*Task instructions*
Find the line with "left shoulder: (433, 412)" in the records below, then please transcribe it and every later line exactly, omitting the pictures and adding nothing.

BEGIN Records provided

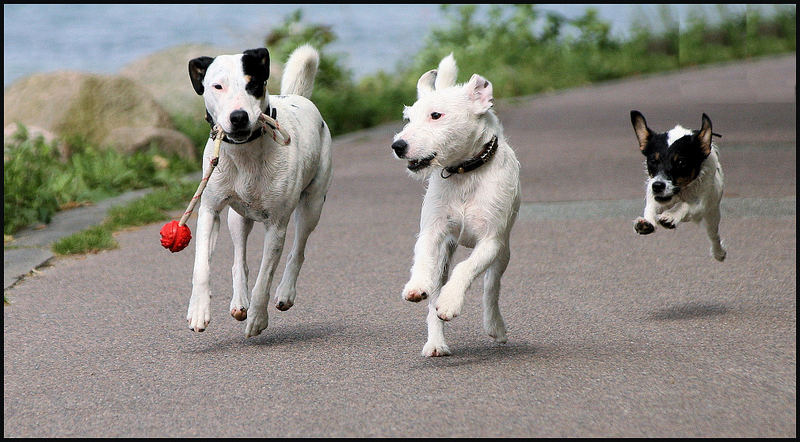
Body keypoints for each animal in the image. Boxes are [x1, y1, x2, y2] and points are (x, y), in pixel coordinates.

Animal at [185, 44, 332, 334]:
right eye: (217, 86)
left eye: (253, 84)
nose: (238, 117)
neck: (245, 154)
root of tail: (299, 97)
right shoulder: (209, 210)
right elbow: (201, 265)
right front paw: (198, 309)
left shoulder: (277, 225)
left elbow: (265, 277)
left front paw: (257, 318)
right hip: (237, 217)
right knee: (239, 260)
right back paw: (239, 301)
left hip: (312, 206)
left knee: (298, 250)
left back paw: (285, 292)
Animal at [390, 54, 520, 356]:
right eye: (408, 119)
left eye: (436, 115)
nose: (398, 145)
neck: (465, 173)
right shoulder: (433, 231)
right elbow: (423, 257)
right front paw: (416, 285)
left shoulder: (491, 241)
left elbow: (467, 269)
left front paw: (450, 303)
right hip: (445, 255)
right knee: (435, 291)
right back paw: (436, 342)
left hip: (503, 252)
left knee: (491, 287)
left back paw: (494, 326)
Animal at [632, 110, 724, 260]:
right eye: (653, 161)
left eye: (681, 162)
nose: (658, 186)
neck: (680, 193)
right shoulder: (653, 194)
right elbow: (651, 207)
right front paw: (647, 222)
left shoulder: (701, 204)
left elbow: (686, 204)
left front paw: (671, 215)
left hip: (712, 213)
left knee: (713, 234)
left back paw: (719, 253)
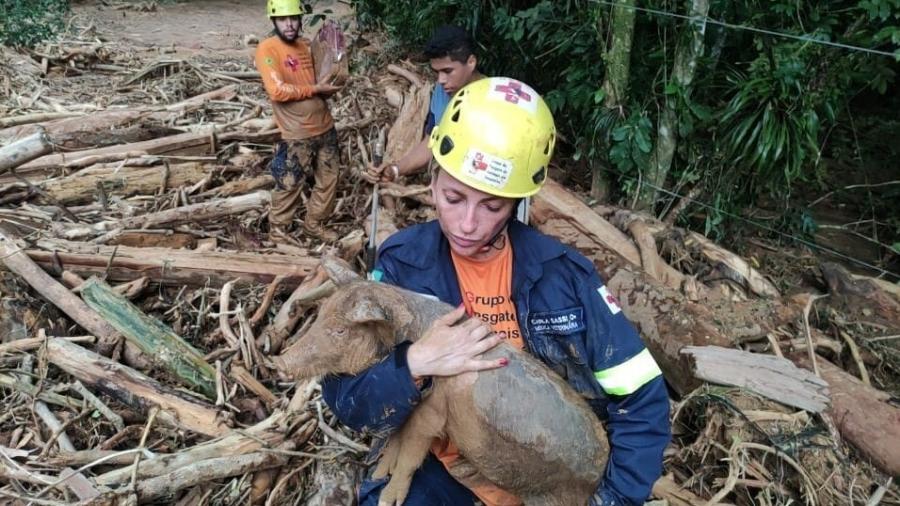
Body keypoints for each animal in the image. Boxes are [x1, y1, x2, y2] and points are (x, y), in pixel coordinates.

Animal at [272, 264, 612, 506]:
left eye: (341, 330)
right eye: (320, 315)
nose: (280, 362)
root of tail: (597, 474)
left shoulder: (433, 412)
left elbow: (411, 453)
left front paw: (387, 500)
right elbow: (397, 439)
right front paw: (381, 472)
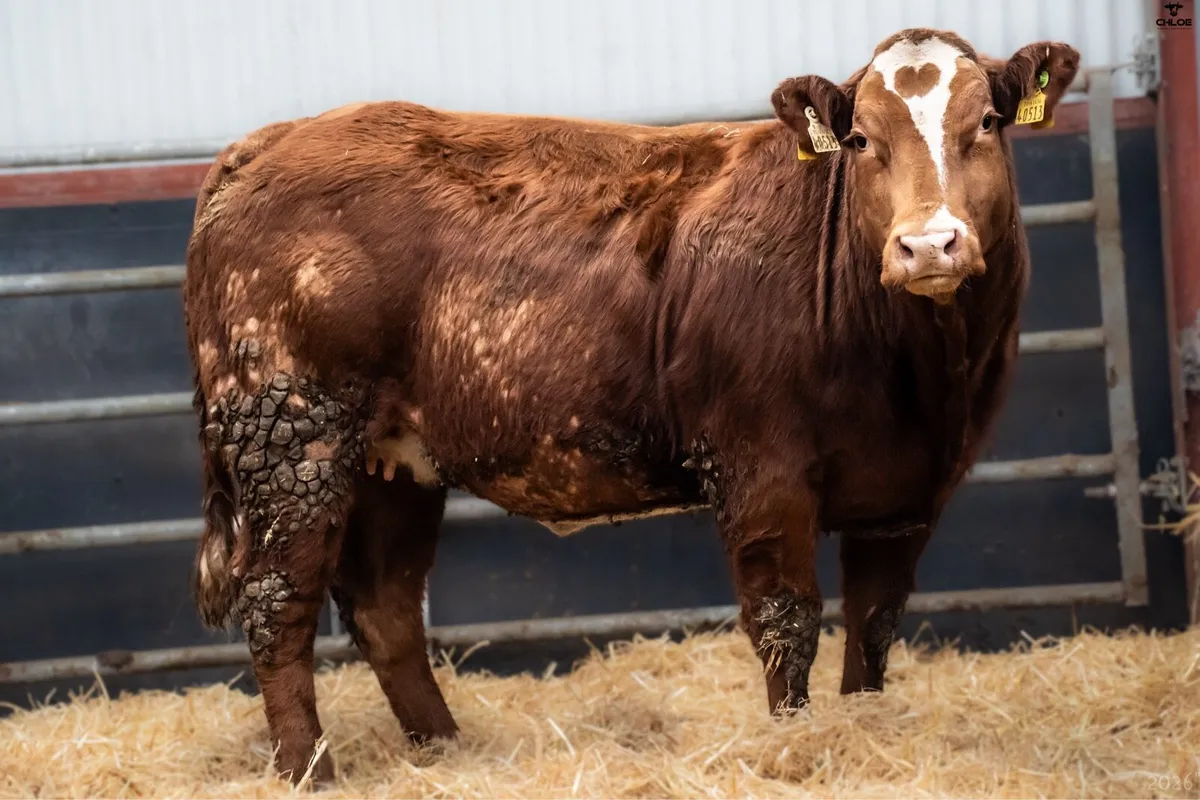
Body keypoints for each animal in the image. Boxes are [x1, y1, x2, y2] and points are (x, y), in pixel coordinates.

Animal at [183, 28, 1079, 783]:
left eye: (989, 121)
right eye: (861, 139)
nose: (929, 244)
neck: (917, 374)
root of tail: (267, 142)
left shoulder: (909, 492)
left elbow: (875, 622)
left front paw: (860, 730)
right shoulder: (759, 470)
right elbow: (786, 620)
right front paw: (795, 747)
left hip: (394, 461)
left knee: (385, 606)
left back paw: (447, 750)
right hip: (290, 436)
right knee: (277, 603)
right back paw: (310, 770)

END Records provided

*Answer to the exercise*
left shoulder: (433, 412)
left elbow: (411, 453)
left front paw: (387, 500)
right elbow: (397, 439)
right front paw: (381, 472)
Body keypoints for each animal in the image. Boxes are [x1, y1, x2, y2] and points are (x, y), in pixel coordinates.

Animal at [183, 28, 1079, 783]:
left eye: (989, 121)
right eye: (861, 139)
nose: (929, 244)
neck: (917, 374)
root of tail: (267, 142)
left shoulder: (909, 492)
left elbow: (875, 622)
left front paw: (860, 730)
right shoulder: (759, 470)
right elbow: (786, 620)
right front paw: (795, 747)
left hip: (394, 461)
left knee: (385, 606)
left back paw: (447, 750)
right hip: (290, 436)
right knee: (277, 603)
right back paw: (310, 770)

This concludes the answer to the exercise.